Abstract:
Animals constantly monitor both the external world and the internal state of their own bodies. How nervous systems integrate these signals to guide behavior is a fundamental question across neuroscience, physiology, and bioengineering. In this seminar, I will present a comparative perspective on body sensing in mammals and octopuses.
First, I will discuss our work in mice on vibrotactile interoception—the perception of internally generated mechanical signals. Using a behavioral paradigm with controlled internal vibration, we show that mice can detect vibrations arising from different anatomical sites. By combining biomechanics measurements, computational modeling, electrophysiology, in vivo imaging, and causal circuit perturbations, we identify how these signals propagate through the body and are encoded by somatosensory pathways, revealing a body–brain circuit for internal mechanical sensing.

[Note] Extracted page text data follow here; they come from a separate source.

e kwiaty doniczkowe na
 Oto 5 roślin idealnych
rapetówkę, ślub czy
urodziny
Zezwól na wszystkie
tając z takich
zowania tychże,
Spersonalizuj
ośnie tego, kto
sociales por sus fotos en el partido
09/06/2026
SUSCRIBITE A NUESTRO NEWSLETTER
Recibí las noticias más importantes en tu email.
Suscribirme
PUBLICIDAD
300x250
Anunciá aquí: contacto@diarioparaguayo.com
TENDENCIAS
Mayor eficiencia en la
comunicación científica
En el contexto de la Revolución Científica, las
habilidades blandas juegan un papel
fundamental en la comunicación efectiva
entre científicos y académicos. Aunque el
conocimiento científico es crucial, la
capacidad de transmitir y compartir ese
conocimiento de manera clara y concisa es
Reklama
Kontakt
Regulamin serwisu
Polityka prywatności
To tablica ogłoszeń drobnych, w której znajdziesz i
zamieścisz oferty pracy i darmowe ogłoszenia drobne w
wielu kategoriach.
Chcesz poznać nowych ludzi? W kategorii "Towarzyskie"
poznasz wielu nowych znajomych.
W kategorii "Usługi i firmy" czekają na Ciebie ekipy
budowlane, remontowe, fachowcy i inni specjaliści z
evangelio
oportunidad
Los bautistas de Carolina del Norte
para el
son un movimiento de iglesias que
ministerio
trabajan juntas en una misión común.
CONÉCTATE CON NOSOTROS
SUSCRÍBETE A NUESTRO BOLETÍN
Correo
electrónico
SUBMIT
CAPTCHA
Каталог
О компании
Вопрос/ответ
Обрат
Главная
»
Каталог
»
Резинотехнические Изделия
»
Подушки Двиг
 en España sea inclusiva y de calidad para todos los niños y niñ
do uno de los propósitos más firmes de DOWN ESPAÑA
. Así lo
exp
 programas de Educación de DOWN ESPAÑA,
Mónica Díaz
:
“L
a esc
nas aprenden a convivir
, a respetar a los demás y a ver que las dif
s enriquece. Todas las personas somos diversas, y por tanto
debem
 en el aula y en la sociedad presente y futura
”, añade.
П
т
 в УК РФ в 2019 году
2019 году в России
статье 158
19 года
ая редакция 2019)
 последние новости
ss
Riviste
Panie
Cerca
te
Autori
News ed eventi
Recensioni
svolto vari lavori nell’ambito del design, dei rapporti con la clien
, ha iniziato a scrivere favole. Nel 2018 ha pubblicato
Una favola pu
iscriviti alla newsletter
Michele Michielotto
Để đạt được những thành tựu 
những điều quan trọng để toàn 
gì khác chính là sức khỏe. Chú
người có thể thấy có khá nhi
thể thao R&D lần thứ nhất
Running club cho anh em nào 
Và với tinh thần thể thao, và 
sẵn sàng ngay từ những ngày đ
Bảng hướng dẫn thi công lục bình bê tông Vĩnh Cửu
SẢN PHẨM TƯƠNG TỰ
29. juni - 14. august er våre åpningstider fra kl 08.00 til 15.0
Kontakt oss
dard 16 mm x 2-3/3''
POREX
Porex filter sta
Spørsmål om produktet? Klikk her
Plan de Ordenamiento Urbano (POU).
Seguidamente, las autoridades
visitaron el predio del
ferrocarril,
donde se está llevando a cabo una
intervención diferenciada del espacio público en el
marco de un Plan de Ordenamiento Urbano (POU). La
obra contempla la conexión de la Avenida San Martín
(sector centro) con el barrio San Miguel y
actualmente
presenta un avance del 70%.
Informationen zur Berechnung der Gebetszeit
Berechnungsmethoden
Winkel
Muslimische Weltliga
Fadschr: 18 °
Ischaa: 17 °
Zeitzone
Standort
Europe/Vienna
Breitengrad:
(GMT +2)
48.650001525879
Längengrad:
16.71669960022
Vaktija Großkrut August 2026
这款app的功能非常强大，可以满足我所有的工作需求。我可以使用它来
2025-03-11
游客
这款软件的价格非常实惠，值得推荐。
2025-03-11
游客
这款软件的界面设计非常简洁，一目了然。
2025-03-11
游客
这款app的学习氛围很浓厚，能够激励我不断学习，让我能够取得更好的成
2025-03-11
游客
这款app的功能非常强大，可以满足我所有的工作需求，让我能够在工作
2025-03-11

I will then connect these findings to our ongoing octopus research, focusing on proprioception, arm control, camouflage, wound healing, and regeneration of complex neural circuits. Comparing mammals and octopuses highlights shared challenges and distinct solutions for sensing the self in very different bodies.

Bio:
Kuo-Sheng Lee, PhD, is an Assistant Research Fellow at the Institute of Biomedical Sciences, Academia Sinica. His research focuses on sensory coding in mechanoreceptors and their central circuits, combining free moving two-photon imaging, holographic optogenetics, electrophysiology, and closed-loop behavior. He trained at the Max Planck Florida Institute and the University of Geneva, and his work has appeared in Nature, Neuron, and Nature Neuroscience. He is a recipient of Academia Sinica’s Career Development Award and the Innovative Young Scholar Award.